**LISTED ENTRIES**
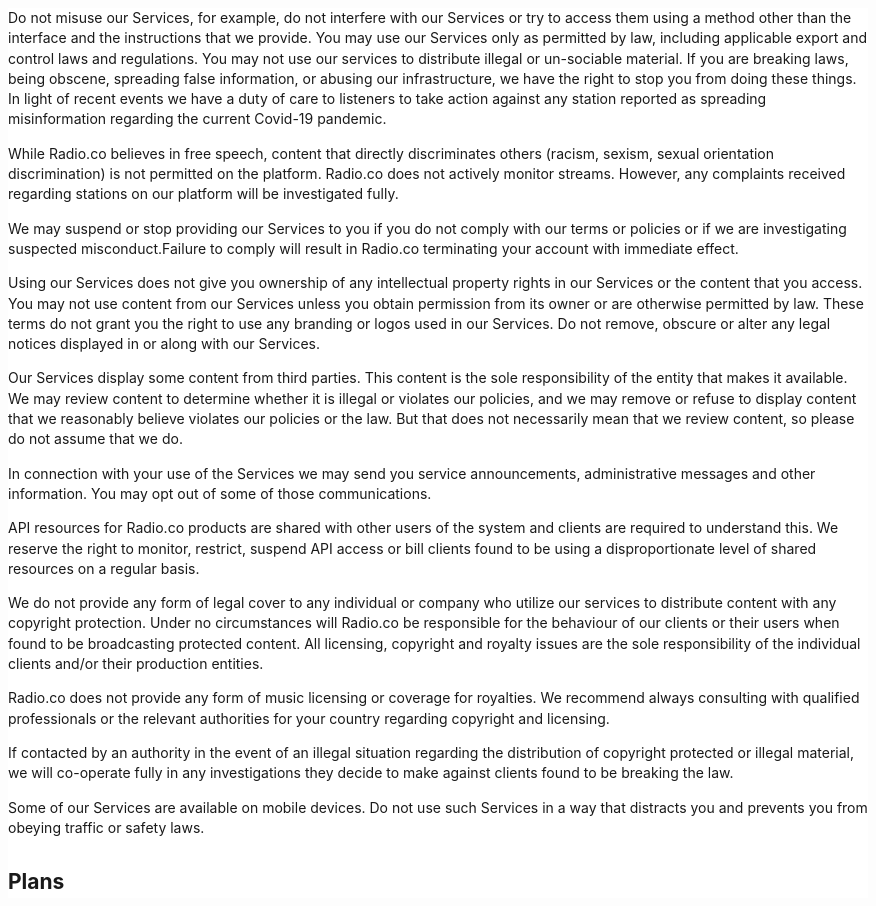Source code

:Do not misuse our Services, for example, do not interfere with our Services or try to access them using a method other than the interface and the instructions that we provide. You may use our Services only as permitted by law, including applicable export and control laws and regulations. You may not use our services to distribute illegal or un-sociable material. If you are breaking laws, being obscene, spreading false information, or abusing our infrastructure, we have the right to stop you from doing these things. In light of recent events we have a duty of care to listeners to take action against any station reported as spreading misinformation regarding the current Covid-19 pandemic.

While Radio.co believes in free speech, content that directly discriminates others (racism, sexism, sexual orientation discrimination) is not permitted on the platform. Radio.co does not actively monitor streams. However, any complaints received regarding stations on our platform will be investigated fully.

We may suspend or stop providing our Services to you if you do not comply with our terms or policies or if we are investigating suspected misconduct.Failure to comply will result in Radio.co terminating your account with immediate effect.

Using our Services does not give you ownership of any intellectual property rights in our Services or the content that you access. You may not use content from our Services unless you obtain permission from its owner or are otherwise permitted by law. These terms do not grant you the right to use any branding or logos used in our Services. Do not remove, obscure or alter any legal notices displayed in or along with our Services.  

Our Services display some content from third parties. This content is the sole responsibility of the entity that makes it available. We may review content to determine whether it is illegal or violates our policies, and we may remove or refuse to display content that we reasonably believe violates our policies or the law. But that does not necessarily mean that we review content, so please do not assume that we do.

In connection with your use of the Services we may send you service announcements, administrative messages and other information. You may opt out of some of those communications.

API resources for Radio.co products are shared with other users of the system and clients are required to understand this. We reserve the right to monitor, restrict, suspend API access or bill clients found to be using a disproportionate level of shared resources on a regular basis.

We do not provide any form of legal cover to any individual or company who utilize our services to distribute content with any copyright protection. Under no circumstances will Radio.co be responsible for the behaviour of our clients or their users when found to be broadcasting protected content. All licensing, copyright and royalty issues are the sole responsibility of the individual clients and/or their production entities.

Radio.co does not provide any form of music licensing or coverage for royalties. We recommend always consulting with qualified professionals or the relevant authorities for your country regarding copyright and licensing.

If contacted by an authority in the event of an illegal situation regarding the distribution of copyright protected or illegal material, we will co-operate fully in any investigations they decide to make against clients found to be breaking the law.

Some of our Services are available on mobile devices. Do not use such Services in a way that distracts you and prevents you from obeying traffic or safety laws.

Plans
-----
--
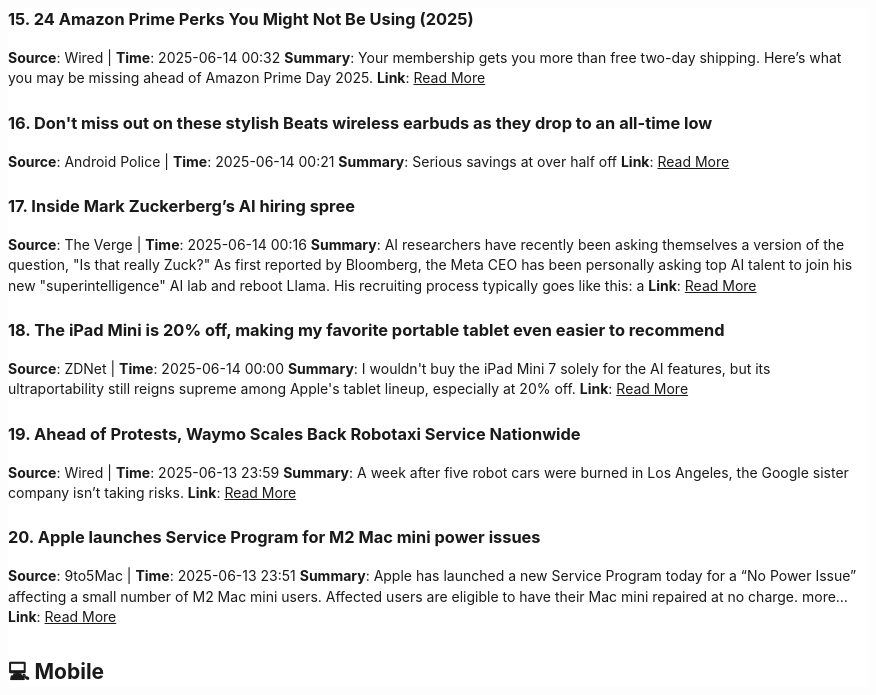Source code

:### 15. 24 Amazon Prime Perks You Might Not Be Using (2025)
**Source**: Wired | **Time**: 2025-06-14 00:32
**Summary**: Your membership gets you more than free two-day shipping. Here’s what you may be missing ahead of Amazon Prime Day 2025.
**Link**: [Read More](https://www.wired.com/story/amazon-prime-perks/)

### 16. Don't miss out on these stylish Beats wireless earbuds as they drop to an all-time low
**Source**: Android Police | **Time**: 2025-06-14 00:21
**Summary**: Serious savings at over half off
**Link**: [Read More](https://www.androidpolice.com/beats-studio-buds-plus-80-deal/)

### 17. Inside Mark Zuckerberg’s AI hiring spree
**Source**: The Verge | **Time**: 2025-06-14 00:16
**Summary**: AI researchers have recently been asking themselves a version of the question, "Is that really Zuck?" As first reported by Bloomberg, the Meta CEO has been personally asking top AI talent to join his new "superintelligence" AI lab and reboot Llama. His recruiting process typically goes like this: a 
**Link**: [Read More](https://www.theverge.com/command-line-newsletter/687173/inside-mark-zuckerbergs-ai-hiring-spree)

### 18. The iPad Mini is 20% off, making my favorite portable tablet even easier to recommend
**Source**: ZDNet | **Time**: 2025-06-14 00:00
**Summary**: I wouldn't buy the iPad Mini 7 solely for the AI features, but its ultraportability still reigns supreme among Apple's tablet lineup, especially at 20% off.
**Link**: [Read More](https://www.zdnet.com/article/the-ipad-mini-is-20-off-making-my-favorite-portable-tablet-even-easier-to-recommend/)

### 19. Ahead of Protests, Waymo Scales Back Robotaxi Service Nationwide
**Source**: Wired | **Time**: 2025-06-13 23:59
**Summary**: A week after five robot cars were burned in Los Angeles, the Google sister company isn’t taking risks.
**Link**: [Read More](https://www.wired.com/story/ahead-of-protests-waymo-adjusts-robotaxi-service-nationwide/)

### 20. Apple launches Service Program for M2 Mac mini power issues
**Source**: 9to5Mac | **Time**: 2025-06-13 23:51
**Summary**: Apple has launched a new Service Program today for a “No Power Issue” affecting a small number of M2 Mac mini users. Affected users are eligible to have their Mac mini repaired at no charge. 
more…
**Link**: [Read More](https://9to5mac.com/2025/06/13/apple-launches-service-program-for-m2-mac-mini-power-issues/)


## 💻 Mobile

**WHAT THIS TASK INVOLVES**
Show every line of the data that includes the string "terms".

**RESULT OF THIS EXERCISE**
We may suspend or stop providing our Services to you if you do not comply with our terms or policies or if we are investigating suspected misconduct.Failure to comply will result in Radio.co terminating your account with immediate effect.
Using our Services does not give you ownership of any intellectual property rights in our Services or the content that you access. You may not use content from our Services unless you obtain permission from its owner or are otherwise permitted by law. These terms do not grant you the right to use any branding or logos used in our Services. Do not remove, obscure or alter any legal notices displayed in or along with our Services.  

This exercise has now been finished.